C’est le cas notamment des revalorisations des tarifs des professionnels
de santé libéraux estimées à 800 millions d’euros. La moitié afin de tenir
les engagements du précédent gouvernement, a souligné le ministre de la
Santé, l’autre moitié afin de mettre un terme aux conflits en cours, notamment
avec les médecins généralistes et les pédiatres.
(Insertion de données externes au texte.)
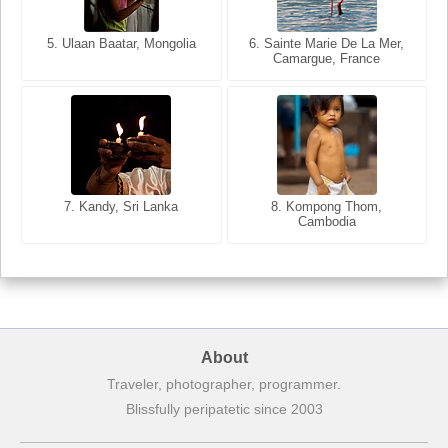
5. Ulaan Baatar, Mongolia
5. Bangkok, Thailand
6. Varanasi, Uttar Pradesh,
6. Sainte Marie De La Mer,
Camargue, France
India
8. Siem Reap, Cambodia
7. Annecy, Haute-Savoie,
7. Kandy, Sri Lanka
8. Kompong Thom,
France
Cambodia
About
Traveler, photographer, programmer.
Blissfully peripatetic since 2003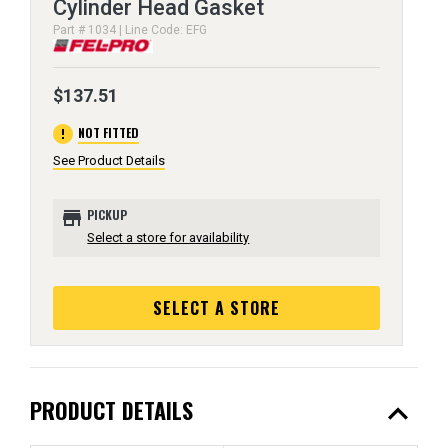
Cylinder Head Gasket
Part # 1034 | Line Code: EFG
$137.51
error
NOT FITTED
See Product Details
store
PICKUP
Select a store for availability
SELECT A STORE
expand_less
PRODUCT DETAILS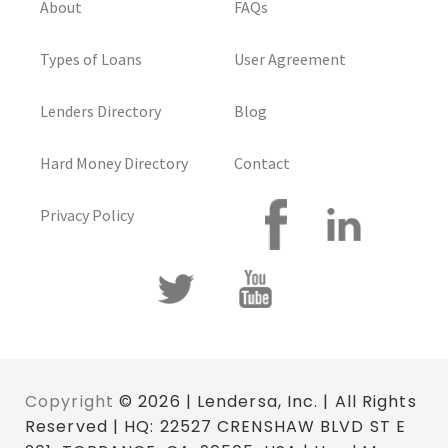
About
FAQs
Types of Loans
User Agreement
Lenders Directory
Blog
Hard Money Directory
Contact
Privacy Policy
Copyright
© 2026 | Lendersa, Inc. | All Rights
Reserved | HQ: 22527 CRENSHAW BLVD ST E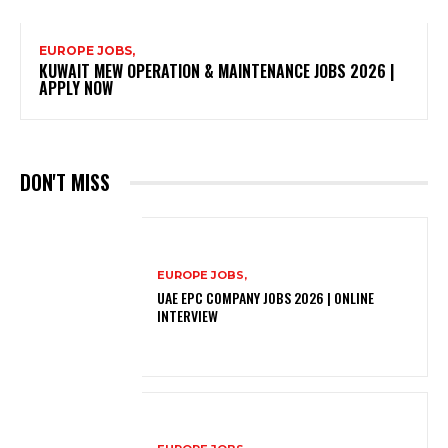
EUROPE JOBS,
KUWAIT MEW OPERATION & MAINTENANCE JOBS 2026 |
APPLY NOW
DON'T MISS
EUROPE JOBS,
UAE EPC COMPANY JOBS 2026 | ONLINE
INTERVIEW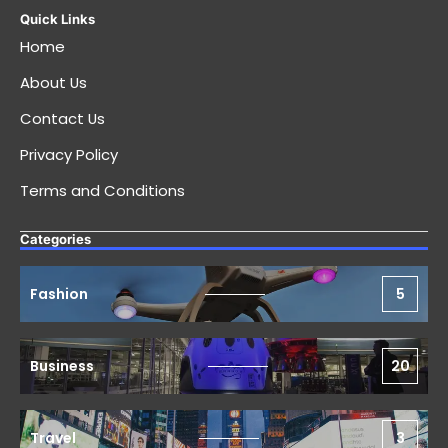
Quick Links
Home
About Us
Contact Us
Privacy Policy
Terms and Conditions
Categories
Fashion
5
Business
20
Travel
3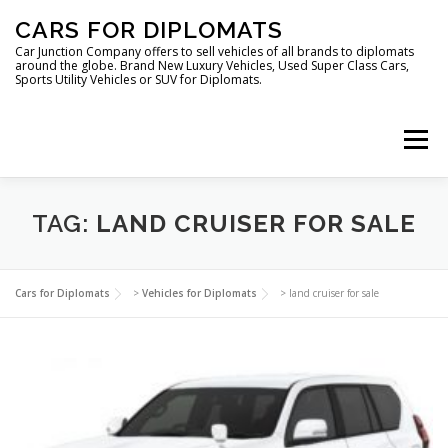
Skip
CARS FOR DIPLOMATS
to
content
Car Junction Company offers to sell vehicles of all brands to diplomats
around the globe. Brand New Luxury Vehicles, Used Super Class Cars,
Sports Utility Vehicles or SUV for Diplomats.
Menu
HOME
VEHICLES FOR DIPLOMATS
TAG:
LAND CRUISER FOR SALE
LUXURY VEHICLES FOR DIPLOMATS
ABOUT US
Cars for Diplomats
>
Vehicles for Diplomats
>
land cruiser for sale
FOREIGN EMBASSIES
CONTACT US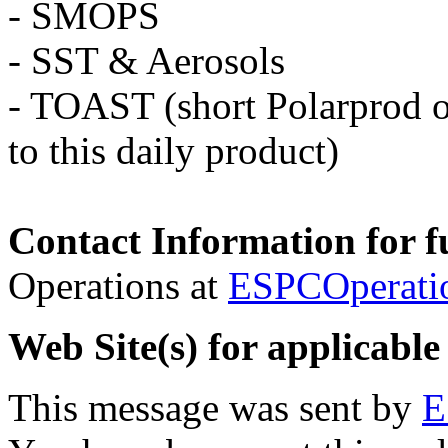
- SMOPS
- SST & Aerosols
- TOAST (short Polarprod o
to this daily product)
Contact Information for f
Operations at
ESPCOperati
Web Site(s) for applicable
This message was sent by
E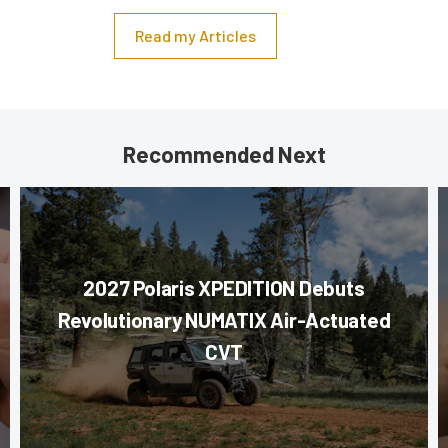
Read my Articles
Recommended Next
2027 Polaris XPEDITION Debuts
Revolutionary NUMATIX Air-Actuated
CVT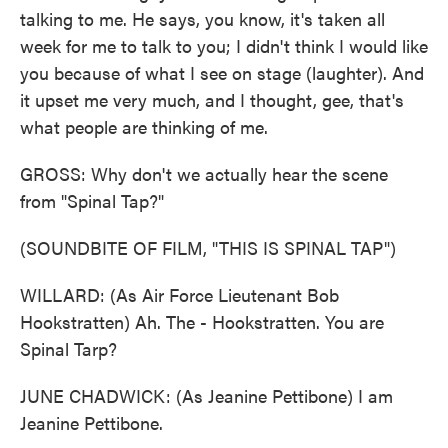
talking to me. He says, you know, it's taken all
week for me to talk to you; I didn't think I would like
you because of what I see on stage (laughter). And
it upset me very much, and I thought, gee, that's
what people are thinking of me.
GROSS: Why don't we actually hear the scene
from "Spinal Tap?"
(SOUNDBITE OF FILM, "THIS IS SPINAL TAP")
WILLARD: (As Air Force Lieutenant Bob
Hookstratten) Ah. The - Hookstratten. You are
Spinal Tarp?
JUNE CHADWICK: (As Jeanine Pettibone) I am
Jeanine Pettibone.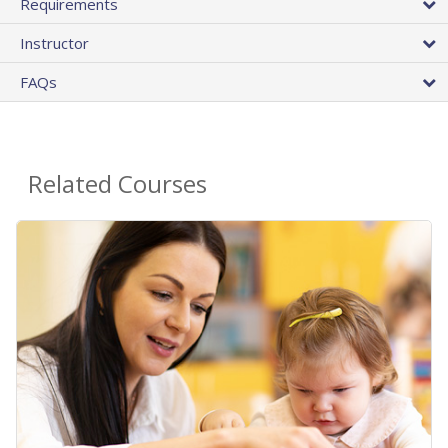
Requirements
Instructor
FAQs
Related Courses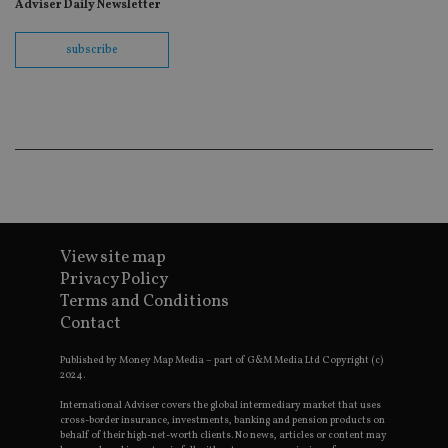
Adviser Daily Newsletter
wit
us
Go
Ma
subscribe
lo
scr
co
pa
Whe
us
be
as 
Ne
as
it,
sc
no
fu
View site map
cor
Th
Privacy Policy
th
Terms and Conditions
a 
nu
Contact
wh
al
ide
Published by Money Map Media – part of G&M Media Ltd Copyright (c)
fo
2024.
as
Go
International Adviser covers the global intermediary market that uses
Ana
cross-border insurance, investments, banking and pension products on
ac
behalf of their high-net-worth clients. No news, articles or content may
En outre, une enveloppe
de 700 millions d’euros sera débloquée dans la prochaine loi de financement
de la Sécurité sociale en faveur des hôpitaux publics destinée à les aider
à boucler leur budget et à financer les 35 heures, a annoncé Jean-François
Mattei. L’ensemble de ces mesures contribueraient à hauteur de 1,6 % à
l’augmentation des dépenses de soins de ville, qui culmine cette année
à 8 %, a souligné la commission.
Mais
toutes ces mesures « étaient indispensables compte tenu de la situation
», afin de « solder le passé, je devrais dire le passif, et restaurer
la confiance », a déclaré le ministre de la Santé, qui souhaite tourner
définitivement la page du plan Juppé et instaurer une nouvelle logique
dans la gestion de ces dépenses. Dans un entretien publié par « le Monde
» daté du 12 juillet, il explique à ce propos que, « depuis vingt ans,
on a tout essayé (...) La maîtrise comptable de 1995 a été un échec qui
nous a probablement coûté les élections de 1997 et qui a nui cette fois
à la gauche. Je vais faire une dernière tentative : faire confiance aux
professionnels de santé ». C’est « la nouvelle gouvernance » du système
de santé et d’assurance-maladie, appelée de ses vœux par le Premier ministre,
Jean-Pierre Raffarin, lors de sa déclaration de politique générale.
Les
syndicats médicaux satisfaits
Un
discours qui n’a pu que satisfaire les principaux intéressés. A commencer
par le président de la Confédération des syndicats médicaux français (CSMF),
le Dr Michel Chassang, qui se réjouit de ce que le gouvernement fasse
confiance aux médecins libéraux. « Nous participerons à hauteur de
nos responsabilités, mais pas au-delà, à l’optimisation des dépenses de
santé », a-t-il réagi, tandis que le président de MG-France, le Dr
Pierre Costes, confirme que le discours de Jean-François Mattei a été
« bien reçu ». « Il y a un changement profond. Je pense qu’avec ce gouvernement
on va pouvoir travailler sérieusement », commente, de son côté, le Dr
Dinorino Cabrera, président du Syndicat des médecins libéraux (SML).